== TASKS TO CARRY OUT ==
1. According to the LeetCode notes below, which two properties of bitwise XOR make the Single Number solution work?
2. Summarize the LeetCode notes below in two sentences.
3. Rewrite the paragraph of the LeetCode notes below that begins "The sections on binary trees" as a short bulleted list.

== SOURCE TEXT ==
================

Recently, I have been solving LeetCode problems. In addition to participating in ByteDance's seven-day problem-solving challenge, I have been following the Algorithm Template to train by problem type.

The sections on binary trees, linked lists, stacks, and queues were relatively easy and I didn't encounter many problems. Now I have reached the section on binary numbers. Because I had limited knowledge about this topic before, I have reached the point where I have to look at the solution for every problem (sad). So I plan to write a blog post to record the thought process for each problem, for my future reference.

136. Single Number

Given a non-empty integer array, every element appears twice except for one. Find that single element.

By utilizing the properties of bitwise XOR operation (0^a=a and a^a=0), we can use an initial value of 0 to iterate through the array and perform XOR operation. The remaining value will be the single element that appears only once.

package main

func singleNumber(nums []int) int {
        result := 0
        for _, value := range nums {
                result ^= value
        }
        return result
}

137. Single Number II

Given a non-empty integer array, every element appears three times except for one. Find that single element.

Compared to the previous problem, this one has a significantly higher difficulty level, even though only a small change is made.

Let's review the approach used in the previous problem: we chose to iterate through the array and perform XOR operation because XOR operation ensures that calculating the XOR of the same element twice will return the initial state (0=0^a^a). In this problem, where duplicate elements appear three times, we want to find an operation @ that, for any number a, satisfies the equation: 0 = 0@a@a@a.

To further explain the situation in the previous problem, let's assume that the numbers are recorded as 1 and not recorded as 0. By performing XOR operation, we satisfy the following equation:

binary

Therefore, the numbers that appear twice are completely canceled out, and the remaining value represents the state of the number that appears only once, which is the result.

For binary numbers, each bit can only represent two states, which is not suitable for our situation. Therefore, we can consider using two bits to represent a specific bit in the result. Starting from 00, when encountering the number "a" for the third time, we return to the state 00.

Digraph.gv.2

By using two variables to represent these two bits (denoted as x and y), we want to ensure that when encountering "a" for the second time, x is equal to 0^a, and when encountering "a" for the first time, y is equal to 0^a. This way, we can cancel out the numbers that appear three times, and the final state will be 01, with y representing the result.

================

== SUPPLIED RECORDS ==
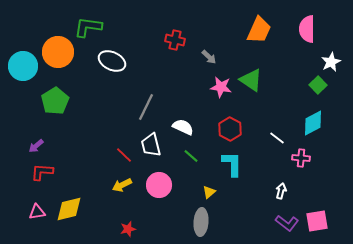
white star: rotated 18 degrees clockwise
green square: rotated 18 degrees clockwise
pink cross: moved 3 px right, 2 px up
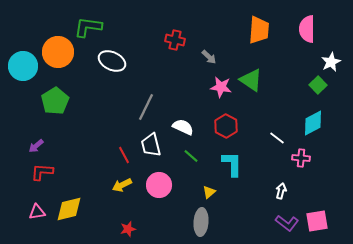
orange trapezoid: rotated 20 degrees counterclockwise
red hexagon: moved 4 px left, 3 px up
red line: rotated 18 degrees clockwise
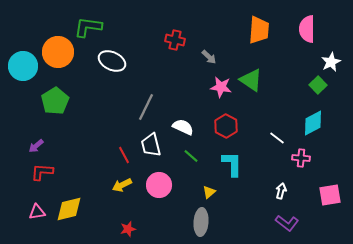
pink square: moved 13 px right, 26 px up
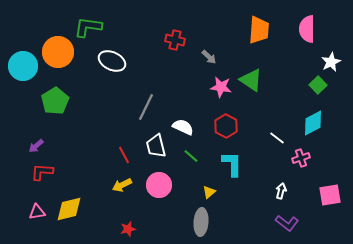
white trapezoid: moved 5 px right, 1 px down
pink cross: rotated 24 degrees counterclockwise
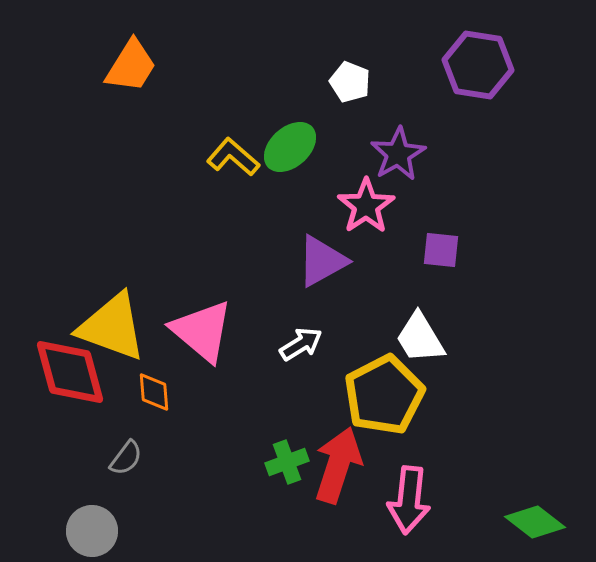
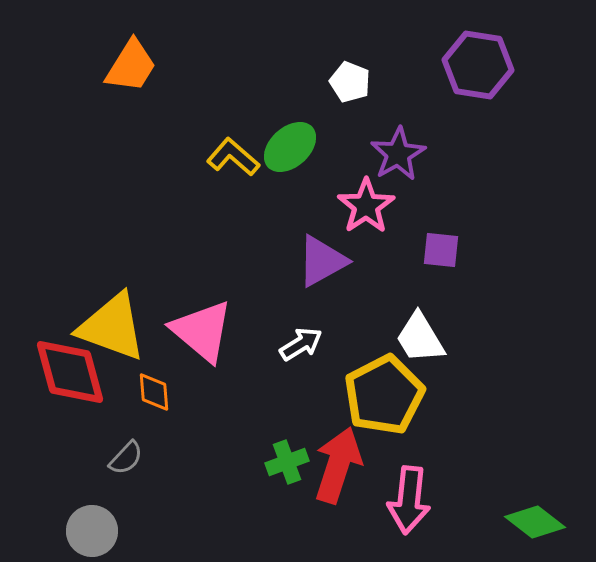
gray semicircle: rotated 6 degrees clockwise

================

== RESULTS FOR EACH TASK ==
1. 0^a=a and a^a=0.

2. The writer is training on LeetCode problems by type and, having reached the binary numbers section, is recording the thought process for each problem. For Single Number, XOR-ing every value starting from 0 leaves the element that appears only once, while Single Number II uses two bits, held in variables x and y, for each bit of the result, so that numbers appearing three times return to 00 and y holds the result.

3.
- The sections on binary trees, linked lists, stacks, and queues were relatively easy.
- The writer has now reached the section on binary numbers.
- Because of limited prior knowledge of the topic, the writer has to look at the solution for every problem.
- A blog post will record the thought process for each problem for future reference.